Oh, do not say that life is unfair and that God is doing nothing. God is doing something. God is giving us as gifts to each other. That’s why we keep on creating new ministries, so that we can be gifts to each other in new ways. That’s why we keep on reaching out with the good news, so that we can be gifts to others. Oh, do not say that God is doing nothing. Say rather that God is at work in all things for good for those whom he loves and who are called according to His purpose.

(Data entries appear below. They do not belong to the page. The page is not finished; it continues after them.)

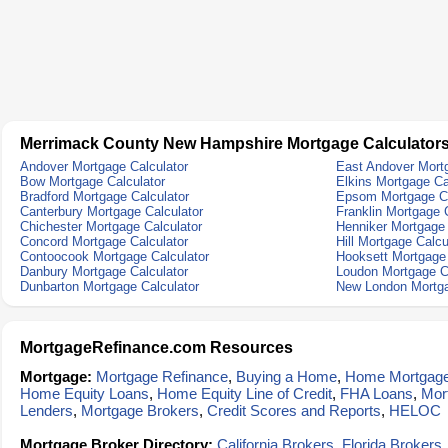
Merrimack County New Hampshire Mortgage Calculator
Andover Mortgage Calculator
East Andover Mortg
Bow Mortgage Calculator
Elkins Mortgage Ca
Bradford Mortgage Calculator
Epsom Mortgage Ca
Canterbury Mortgage Calculator
Franklin Mortgage 
Chichester Mortgage Calculator
Henniker Mortgage 
Concord Mortgage Calculator
Hill Mortgage Calcu
Contoocook Mortgage Calculator
Hooksett Mortgage 
Danbury Mortgage Calculator
Loudon Mortgage C
Dunbarton Mortgage Calculator
New London Mortga
MortgageRefinance.com Resources
Mortgage:
Mortgage Refinance
,
Buying a Home
,
Home Mortgag
Home Equity Loans
,
Home Equity Line of Credit
,
FHA Loans
,
Mor
Lenders
,
Mortgage Brokers
,
Credit Scores and Reports
,
HELOC
Mortgage Broker Directory:
California Brokers
,
Florida Brokers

Oh, if I had been in Simon’s shoes, if I had had to that cross, I imagine I would think life was unfair. I’d have gotten all caught up in what’s happening to me, right now. But if I could have seen my son Alexander and my boy Rufus, and I could have seen that what was happening to me was for their good, I think I could have made it. If I can understand that life may be unfair for me, but others will draw strength from that, I’ll be all right. God gives us as gifts to each other.
III
For, after all, the greatest unfairness of all was the one about to occur on that cross, on that green hill at the end of the road. There, at that place, all the countless centuries of injustice crashed in on the head of the innocent Jesus. That’s not fair. It’s not fair that he who knew no sin became sin, became the dumping ground for all the world’s evil. There, how can my tongue describe it, where shall my pen begin? There, every monstrous evil that wells up from the heart of man, every injustice ever worked against any of God’s creation – all of it, gathered around that cross and weighed in against Jesus.
Unfair? You bet it was unfair. It was not fair that they mocked Him and misrepresented Him. Unfair! It was not fair that one of His friends betrayed Him, another denied Him, and just about the whole crowd abandoned Him. Unfair. You bet it was unfair.
You think life is unfair? You think you have the short end of the stick? He who was tested in every way, and yet without sin, is made to bear the weight of the world’s hatred. Simon could carry the wooden cross, but Jesus had to carry the real load. No Simon can carry this weight; Jesus had to bear it by himself. Oh, nobody else could do it for him. He had to walk this lonesome valley by himself.
But what I know, when I see that cross, is that God is doing something. Life is not fair, but God is accepting that awful truth. Life hurts, but God is absorbing that pain. Life is unfair, but God is with us in our suffering. Life stinks sometimes! But God in Jesus Christ is right down there with us, working beside us, empowering us, and giving us as gifts to each other.
Up Calvary’s mountain, one dreadful morn; walked Christ my savior, weary and worn. And it looks like the most unfair thing the world has ever seen. But I tell you, out of the cross streams mercy for all, forgiveness and love and healing and power. Out of the cross, borne on the back of an oppressed Simon and bearing the body of the Son of Man, comes power. God is at work. Moving us to work for justice. And giving us as gifts to each other.
J. B. was wrong. God is good and God is God. Life is not fair. But God cares. And God is at work. Under the cross:
We know that all things work together for good for those who love God, who are called according to his purpose.